Изучение материала ::
(1) Перепишите дословно часть текста о богах-противниках, начиная со слов «Задолго до греко-римского» и заканчивая словами «и сыном [480].».
(2) Допишите следующую часть текста о богах-противниках, начиная сразу после его последнего предложения.

Фрагмент текста ::
▬▬▬▬▬▬▬▬▬▬

Задолго до греко-римского синкретизма, сделавшего Солнце хозяином Аида [473]и сблизившего Митру с Плутоном и Тифоном [474], ассирийские таблички сообщали, что Мардук правит бездной [475], что Гибил, огонь [476], и сам Мардук — сыновья бездны [477]. На Крите титаны, убившие Диониса, были его родственниками [478]. В других местах боги-противники бывали братьями, часто близнецами [479]. Иногда вдруг разгоралась борьба между дядей и племянником или даже между отцом и сыном [480].

▬▬▬▬▬▬▬▬▬▬

Записанные данные ::
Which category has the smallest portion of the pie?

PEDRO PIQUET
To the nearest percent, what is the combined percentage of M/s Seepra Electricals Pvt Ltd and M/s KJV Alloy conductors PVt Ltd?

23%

▬▬▬▬▬▬▬▬▬▬

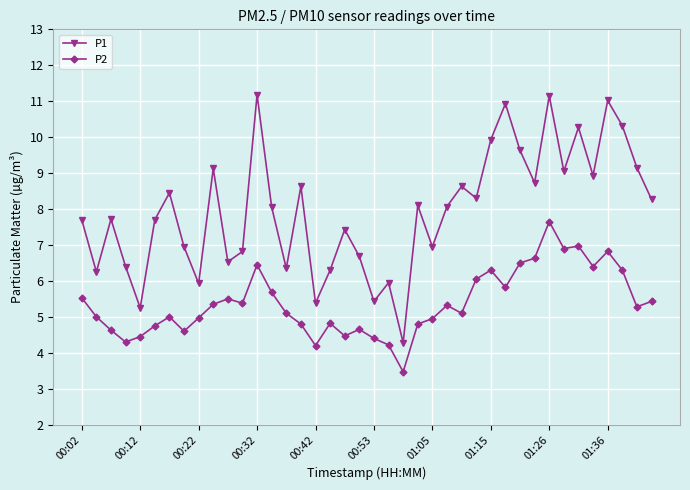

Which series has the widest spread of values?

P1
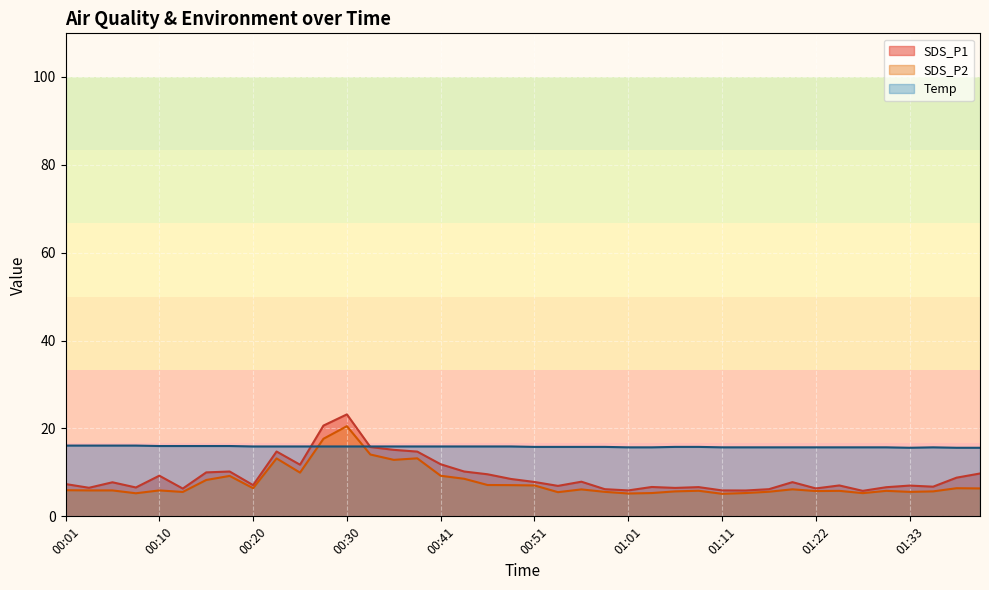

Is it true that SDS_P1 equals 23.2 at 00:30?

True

▬▬▬▬▬▬▬▬▬▬

Ответы по заданиям ::
(1)
Задолго до греко-римского синкретизма, сделавшего Солнце хозяином Аида [473]и сблизившего Митру с Плутоном и Тифоном [474], ассирийские таблички сообщали, что Мардук правит бездной [475], что Гибил, огонь [476], и сам Мардук — сыновья бездны [477]. На Крите титаны, убившие Диониса, были его родственниками [478]. В других местах боги-противники бывали братьями, часто близнецами [479]. Иногда вдруг разгоралась борьба между дядей и племянником или даже между отцом и сыном [480].

(2)
При отсутствии такого родства участников драмы объединяет иная связь, отражая их глубинную тождественность. Священным животным Персея на Серифе был краб (mpKivoç «краб») [481]. А ведь именно краб, который в серифской легенде был врагом спрута, присоединился к лернейской гидре (спруту), чтобы сражаться с Гераклом. Краб, как и скорпион, предстает то союзником, то врагом солнечного бога; словом, это один и тот же бог в разных формах. Митраистские барельефы изображают Митру сидящим верхом на быке, которого он приносит в жертву. Персей тоже ездил на Пегасе, рожденном из крови Горгоны. Чудовище или жертвенное животное до или после жертвоприношения служило верховым животным победоносному богу. В общем и целом, оба бога — участники борьбы или мифической охоты — являются сотрудниками. Митра и бык, говорит Порфирий, — демиурги в равной мере [482].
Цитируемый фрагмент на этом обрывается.